[EXTRACTED MATERIAL Boundary: Start]
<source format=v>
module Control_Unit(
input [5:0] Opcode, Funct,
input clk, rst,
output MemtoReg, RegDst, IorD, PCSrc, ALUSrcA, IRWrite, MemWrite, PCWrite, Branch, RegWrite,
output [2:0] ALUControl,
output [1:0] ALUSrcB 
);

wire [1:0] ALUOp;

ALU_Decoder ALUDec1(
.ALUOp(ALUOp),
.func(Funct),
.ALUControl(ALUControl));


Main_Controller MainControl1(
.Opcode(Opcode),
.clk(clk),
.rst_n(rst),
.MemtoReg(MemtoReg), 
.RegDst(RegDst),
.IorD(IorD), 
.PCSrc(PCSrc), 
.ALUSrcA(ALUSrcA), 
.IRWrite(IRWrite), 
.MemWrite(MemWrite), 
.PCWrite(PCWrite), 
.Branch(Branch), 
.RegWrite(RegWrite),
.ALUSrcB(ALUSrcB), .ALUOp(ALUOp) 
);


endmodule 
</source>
[EXTRACTED MATERIAL Boundary: End]
[EXTRACTED MATERIAL Boundary: Start]
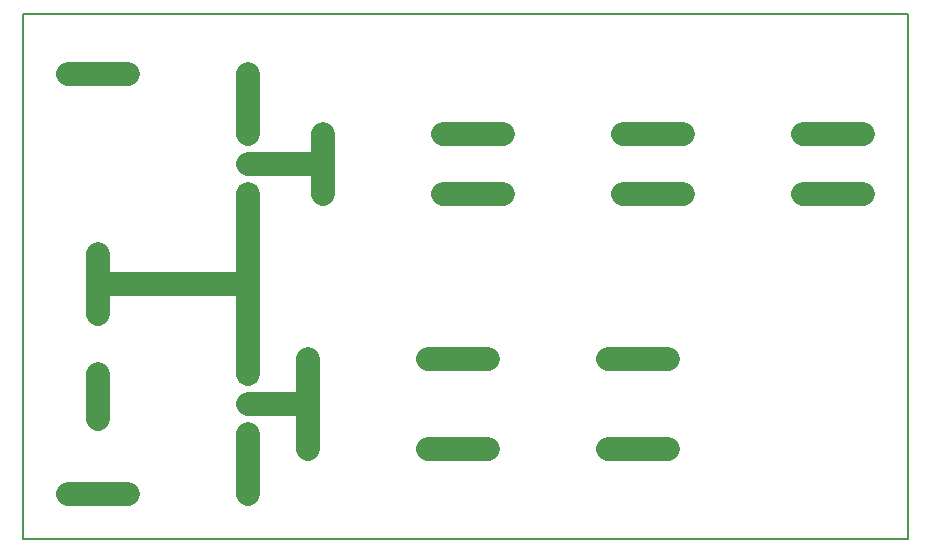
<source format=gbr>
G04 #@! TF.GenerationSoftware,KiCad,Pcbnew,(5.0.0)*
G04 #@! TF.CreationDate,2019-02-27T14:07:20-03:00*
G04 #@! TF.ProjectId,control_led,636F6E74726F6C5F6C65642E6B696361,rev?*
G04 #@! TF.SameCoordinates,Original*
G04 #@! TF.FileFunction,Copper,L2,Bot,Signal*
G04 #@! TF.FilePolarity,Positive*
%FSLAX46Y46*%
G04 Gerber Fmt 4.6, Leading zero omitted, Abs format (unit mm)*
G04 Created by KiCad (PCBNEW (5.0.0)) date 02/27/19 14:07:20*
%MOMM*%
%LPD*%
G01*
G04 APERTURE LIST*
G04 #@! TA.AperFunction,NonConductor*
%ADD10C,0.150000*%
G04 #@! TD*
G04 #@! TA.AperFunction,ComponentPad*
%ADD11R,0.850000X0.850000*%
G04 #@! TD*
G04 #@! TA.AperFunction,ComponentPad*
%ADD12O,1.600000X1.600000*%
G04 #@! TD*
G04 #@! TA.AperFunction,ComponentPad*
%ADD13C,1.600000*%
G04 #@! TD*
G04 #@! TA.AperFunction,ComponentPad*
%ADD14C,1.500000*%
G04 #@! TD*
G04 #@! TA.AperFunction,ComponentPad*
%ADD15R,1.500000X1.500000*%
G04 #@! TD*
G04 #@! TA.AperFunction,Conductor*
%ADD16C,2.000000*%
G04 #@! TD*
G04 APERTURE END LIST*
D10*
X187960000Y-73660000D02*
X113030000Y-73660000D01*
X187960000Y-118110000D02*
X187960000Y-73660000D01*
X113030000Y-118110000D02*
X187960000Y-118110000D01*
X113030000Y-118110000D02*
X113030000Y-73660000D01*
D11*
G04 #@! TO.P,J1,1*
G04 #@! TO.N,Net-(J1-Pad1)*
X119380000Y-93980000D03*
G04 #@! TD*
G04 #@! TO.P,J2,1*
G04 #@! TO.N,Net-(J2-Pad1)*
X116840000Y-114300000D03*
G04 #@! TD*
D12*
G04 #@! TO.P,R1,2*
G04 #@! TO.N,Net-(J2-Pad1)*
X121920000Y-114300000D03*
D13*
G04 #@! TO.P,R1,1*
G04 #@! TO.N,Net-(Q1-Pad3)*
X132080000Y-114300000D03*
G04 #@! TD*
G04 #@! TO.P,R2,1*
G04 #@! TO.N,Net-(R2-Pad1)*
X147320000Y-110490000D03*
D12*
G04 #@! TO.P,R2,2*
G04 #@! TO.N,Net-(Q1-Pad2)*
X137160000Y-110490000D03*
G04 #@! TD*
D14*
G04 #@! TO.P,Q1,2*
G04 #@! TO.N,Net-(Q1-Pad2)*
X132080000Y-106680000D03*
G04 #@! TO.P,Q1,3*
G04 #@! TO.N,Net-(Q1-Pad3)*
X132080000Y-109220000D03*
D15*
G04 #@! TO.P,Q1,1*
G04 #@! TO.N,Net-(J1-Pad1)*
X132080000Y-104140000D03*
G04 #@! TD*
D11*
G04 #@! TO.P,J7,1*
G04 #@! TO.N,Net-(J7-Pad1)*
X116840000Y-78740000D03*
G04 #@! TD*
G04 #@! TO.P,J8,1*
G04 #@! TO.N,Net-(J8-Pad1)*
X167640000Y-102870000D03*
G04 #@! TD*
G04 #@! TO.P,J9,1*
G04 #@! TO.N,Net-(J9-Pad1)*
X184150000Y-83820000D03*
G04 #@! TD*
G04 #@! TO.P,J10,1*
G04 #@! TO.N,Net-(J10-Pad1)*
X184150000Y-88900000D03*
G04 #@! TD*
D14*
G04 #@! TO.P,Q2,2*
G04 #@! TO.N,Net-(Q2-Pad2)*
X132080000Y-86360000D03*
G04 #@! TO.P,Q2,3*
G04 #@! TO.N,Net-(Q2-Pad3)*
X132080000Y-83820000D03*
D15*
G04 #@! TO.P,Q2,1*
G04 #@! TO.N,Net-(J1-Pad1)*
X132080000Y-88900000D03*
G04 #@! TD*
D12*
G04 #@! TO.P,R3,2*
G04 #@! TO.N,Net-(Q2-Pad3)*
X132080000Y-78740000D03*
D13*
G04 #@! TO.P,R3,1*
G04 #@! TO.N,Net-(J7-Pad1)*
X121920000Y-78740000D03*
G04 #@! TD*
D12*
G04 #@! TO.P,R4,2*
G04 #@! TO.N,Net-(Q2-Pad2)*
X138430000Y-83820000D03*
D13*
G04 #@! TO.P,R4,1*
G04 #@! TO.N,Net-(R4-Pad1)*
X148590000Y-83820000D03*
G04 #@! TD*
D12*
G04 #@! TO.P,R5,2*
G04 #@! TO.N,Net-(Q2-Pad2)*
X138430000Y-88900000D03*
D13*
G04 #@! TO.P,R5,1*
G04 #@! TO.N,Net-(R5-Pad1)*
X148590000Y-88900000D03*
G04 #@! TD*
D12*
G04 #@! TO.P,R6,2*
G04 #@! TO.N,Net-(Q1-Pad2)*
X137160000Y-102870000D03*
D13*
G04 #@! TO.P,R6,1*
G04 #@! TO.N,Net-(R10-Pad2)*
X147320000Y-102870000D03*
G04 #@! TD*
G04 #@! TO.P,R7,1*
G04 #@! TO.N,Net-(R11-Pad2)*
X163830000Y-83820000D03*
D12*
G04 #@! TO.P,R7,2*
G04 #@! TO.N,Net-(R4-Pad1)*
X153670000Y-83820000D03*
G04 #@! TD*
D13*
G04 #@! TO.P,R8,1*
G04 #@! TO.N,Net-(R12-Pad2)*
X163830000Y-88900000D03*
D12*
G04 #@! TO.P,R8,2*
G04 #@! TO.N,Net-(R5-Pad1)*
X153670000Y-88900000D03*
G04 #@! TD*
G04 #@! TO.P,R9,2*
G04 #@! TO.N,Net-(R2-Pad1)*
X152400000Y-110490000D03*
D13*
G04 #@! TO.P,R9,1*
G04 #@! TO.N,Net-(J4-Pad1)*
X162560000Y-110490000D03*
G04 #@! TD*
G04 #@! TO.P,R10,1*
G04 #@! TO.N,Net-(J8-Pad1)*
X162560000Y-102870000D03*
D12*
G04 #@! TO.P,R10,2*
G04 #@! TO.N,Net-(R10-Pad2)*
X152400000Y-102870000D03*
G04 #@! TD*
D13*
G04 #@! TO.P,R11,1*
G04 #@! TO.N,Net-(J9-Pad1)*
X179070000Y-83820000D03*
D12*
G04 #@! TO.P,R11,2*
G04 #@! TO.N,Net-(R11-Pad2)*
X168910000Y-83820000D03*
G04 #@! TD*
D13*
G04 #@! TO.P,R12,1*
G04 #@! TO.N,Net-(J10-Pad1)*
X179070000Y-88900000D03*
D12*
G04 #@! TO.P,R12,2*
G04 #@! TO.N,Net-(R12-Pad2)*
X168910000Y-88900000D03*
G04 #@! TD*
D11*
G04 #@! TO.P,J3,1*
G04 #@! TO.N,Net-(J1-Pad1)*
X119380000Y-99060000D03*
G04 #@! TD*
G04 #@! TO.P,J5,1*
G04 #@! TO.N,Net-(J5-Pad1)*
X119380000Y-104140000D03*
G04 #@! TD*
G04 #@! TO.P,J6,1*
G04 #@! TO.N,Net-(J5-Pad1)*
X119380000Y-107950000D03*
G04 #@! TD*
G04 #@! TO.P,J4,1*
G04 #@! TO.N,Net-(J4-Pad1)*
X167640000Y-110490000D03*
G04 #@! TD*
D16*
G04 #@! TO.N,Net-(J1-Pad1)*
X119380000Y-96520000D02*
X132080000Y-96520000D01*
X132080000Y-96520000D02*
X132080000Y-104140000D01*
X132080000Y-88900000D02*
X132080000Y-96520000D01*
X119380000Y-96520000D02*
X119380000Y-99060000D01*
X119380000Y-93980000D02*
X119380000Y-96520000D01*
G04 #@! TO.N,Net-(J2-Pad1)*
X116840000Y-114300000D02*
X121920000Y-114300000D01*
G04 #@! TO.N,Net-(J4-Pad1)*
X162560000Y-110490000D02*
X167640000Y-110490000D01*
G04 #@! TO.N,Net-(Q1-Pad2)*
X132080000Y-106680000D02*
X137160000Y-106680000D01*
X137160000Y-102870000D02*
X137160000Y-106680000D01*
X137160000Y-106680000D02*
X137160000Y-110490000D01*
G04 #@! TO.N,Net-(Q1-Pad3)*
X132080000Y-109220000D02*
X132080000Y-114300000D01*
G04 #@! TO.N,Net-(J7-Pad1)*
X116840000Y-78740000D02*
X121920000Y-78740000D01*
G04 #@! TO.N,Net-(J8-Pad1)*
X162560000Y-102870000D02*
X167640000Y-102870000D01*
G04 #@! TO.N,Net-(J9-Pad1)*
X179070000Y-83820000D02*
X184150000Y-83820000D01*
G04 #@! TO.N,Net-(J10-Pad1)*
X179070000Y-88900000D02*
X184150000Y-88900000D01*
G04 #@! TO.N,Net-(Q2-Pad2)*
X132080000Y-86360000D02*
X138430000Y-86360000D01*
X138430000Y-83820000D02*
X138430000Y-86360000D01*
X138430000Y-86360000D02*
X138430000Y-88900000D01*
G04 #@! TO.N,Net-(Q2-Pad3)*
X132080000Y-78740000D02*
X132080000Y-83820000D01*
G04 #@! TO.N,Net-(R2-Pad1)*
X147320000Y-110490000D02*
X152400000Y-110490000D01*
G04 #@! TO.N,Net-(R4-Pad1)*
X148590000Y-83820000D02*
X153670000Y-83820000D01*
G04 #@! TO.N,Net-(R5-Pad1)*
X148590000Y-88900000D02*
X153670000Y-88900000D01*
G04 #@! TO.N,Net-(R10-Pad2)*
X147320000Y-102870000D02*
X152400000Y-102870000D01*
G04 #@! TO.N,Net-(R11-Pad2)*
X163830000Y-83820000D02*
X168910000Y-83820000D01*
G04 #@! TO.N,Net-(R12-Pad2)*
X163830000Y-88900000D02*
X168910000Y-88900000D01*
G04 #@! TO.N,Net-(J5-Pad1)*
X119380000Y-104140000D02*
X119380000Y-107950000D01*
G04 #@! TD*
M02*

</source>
[EXTRACTED MATERIAL Boundary: End]
- _YOUR TASK_: Where a line in the listing above contains "output", copy that line.

- _RESPONSE TO THE EXERCISE_:
output MemtoReg, RegDst, IorD, PCSrc, ALUSrcA, IRWrite, MemWrite, PCWrite, Branch, RegWrite,
output [2:0] ALUControl,
output [1:0] ALUSrcB 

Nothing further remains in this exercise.